TASK TO CARRY OUT:
Copy the stretch of the grid sensor passage from "New sensors, often" through "a lower cost." word for word.
═══ READING PASSAGE ═══
Grid operators depend on grid information for effective and efficient operation, maintenance, and planning. This information is traditionally collected by the SCADA system through remote terminal units (RTUs) or gateways placed at substations.
But in this way grid operators are only monitoring part of the grid. For many use cases, information cannot be collected in the traditional way. Examples are oil quality monitoring in the transformers, hot spot temperature monitoring in transformers and lines, copper theft detection and fault passage indication in overhead lines. Sensors collecting information for these cases can often not easily be connected to substation RTUs or gateways, because they are physically too far, or it is too costly to logically integrate them into the systems.
New sensors, often based on internet-of-thing (IoT) technologies, are used to fill this gap. These sensors allow grid operators to get more data about the grid, at a lower cost.
But because of the goal of low cost, it is often not clear what security requirements can be set for the sensor systems. To keep the cost of sensors down, they have less computing power than RTUs or gateways. To reduce installation cost, the sensors are sometimes battery powered. So, some measures may not be feasible on the sensors. Also, to minimize the cost of installation and maintenance, security configuration and key management should take as little time as possible from engineers. So, these functions should be automated where possible.
This document provides a recommended security architecture for sensor system, particularly those based on IoT technologies. It gives a set of technical measures that those designing and maintaining the systems can use to mitigate security risks by reducing the likelihoods.
═══ INFORMATION ═══
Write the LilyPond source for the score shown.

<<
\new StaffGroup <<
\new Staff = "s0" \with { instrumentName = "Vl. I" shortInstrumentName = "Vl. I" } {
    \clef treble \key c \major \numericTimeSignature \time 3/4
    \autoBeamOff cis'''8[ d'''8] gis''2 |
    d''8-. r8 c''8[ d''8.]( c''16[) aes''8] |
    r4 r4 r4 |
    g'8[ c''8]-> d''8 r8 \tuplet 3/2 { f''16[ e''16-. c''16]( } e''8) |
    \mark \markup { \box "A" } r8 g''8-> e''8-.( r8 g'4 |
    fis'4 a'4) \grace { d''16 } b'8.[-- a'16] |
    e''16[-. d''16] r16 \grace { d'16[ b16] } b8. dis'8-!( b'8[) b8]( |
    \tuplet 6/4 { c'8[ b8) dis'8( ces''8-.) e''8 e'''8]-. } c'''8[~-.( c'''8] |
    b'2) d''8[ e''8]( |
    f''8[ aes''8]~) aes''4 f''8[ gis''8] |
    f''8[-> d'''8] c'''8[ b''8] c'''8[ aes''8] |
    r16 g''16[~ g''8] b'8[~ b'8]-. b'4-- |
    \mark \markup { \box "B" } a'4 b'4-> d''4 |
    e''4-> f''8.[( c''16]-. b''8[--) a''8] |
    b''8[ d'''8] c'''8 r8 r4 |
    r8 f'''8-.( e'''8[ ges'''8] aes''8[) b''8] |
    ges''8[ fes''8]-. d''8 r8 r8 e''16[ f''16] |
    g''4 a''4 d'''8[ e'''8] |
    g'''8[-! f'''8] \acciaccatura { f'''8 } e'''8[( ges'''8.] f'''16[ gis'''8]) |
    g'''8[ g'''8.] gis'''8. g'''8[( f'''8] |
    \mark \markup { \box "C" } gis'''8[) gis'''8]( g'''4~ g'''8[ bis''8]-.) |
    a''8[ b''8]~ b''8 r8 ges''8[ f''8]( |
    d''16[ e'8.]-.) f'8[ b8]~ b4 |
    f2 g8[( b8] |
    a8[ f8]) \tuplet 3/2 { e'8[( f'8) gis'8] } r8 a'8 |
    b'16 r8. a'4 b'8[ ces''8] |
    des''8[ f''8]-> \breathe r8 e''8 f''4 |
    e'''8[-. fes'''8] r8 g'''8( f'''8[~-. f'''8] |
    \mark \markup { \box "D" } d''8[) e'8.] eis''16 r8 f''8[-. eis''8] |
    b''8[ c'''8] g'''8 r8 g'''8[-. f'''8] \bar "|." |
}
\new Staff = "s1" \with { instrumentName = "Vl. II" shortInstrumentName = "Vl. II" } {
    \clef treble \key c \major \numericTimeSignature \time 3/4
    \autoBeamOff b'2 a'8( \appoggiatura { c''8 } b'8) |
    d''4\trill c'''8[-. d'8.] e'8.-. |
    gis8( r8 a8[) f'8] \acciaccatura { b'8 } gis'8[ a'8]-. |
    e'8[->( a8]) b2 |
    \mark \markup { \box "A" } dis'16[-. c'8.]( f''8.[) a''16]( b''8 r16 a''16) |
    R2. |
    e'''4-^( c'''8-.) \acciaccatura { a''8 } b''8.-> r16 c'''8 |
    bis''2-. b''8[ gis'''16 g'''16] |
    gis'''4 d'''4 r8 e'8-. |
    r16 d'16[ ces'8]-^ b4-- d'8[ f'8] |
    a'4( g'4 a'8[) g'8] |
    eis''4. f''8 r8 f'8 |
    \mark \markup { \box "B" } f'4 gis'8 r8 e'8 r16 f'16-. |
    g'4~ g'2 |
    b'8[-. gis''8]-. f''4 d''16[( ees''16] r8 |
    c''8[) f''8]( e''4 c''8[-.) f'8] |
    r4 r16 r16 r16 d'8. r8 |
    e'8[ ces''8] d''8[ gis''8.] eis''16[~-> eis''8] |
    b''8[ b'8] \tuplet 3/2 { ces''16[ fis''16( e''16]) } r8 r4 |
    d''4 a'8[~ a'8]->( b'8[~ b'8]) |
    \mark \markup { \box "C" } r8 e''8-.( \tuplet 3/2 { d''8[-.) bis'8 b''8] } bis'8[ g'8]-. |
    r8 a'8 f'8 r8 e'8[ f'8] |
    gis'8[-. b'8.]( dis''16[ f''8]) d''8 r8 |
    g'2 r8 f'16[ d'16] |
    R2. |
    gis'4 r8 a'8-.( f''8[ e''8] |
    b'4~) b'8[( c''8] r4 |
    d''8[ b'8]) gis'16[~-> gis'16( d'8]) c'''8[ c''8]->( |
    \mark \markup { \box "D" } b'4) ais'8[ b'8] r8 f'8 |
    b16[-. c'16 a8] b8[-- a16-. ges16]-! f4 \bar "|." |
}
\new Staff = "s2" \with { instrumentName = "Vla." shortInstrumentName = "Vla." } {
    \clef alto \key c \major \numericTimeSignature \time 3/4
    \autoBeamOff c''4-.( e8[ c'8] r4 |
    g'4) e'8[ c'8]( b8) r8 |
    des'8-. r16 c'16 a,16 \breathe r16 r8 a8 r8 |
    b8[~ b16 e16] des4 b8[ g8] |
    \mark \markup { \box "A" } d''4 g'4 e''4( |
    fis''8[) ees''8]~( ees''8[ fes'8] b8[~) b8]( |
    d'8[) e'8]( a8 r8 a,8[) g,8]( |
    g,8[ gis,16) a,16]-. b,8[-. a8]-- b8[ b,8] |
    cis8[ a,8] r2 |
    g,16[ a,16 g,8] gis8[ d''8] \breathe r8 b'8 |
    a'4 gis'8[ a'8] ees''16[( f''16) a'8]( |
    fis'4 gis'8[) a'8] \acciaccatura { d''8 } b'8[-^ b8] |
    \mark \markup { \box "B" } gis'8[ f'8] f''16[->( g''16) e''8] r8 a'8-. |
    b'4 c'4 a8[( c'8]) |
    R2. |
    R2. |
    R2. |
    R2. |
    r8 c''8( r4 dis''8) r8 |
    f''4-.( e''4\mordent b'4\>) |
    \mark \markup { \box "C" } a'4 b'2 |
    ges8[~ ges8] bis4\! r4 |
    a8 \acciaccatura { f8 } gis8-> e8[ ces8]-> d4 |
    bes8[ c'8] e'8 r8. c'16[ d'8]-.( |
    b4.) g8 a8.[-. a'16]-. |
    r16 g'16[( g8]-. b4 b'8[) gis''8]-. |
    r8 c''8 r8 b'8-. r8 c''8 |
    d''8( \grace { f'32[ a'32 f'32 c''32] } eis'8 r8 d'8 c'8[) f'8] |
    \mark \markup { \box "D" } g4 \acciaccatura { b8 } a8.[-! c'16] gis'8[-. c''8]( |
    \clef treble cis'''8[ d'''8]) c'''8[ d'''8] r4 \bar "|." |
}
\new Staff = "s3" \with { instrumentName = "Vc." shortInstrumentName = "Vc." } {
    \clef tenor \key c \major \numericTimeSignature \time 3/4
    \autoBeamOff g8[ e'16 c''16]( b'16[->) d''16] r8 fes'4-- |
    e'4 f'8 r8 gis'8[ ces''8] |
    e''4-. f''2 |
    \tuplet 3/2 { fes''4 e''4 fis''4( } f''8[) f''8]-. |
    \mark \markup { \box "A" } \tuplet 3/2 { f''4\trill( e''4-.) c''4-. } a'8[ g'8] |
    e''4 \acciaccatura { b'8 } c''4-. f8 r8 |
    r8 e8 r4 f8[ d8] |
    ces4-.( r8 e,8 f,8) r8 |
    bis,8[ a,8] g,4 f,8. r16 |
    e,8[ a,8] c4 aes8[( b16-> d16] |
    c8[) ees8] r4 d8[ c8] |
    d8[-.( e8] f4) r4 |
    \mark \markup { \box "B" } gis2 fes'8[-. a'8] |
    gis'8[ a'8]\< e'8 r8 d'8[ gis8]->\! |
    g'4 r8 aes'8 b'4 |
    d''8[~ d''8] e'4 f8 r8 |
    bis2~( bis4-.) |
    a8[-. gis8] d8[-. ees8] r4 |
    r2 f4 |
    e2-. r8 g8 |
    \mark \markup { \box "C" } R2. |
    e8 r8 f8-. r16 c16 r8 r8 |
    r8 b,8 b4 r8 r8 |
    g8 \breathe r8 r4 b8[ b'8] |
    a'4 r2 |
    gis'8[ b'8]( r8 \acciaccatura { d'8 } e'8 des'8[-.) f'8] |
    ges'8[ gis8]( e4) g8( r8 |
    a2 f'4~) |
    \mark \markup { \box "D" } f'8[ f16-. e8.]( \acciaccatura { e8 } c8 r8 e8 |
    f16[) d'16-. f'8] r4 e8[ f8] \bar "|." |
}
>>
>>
═══
RESPONSE BELOW:
New sensors, often based on internet-of-thing (IoT) technologies, are used to fill this gap. These sensors allow grid operators to get more data about the grid, at a lower cost.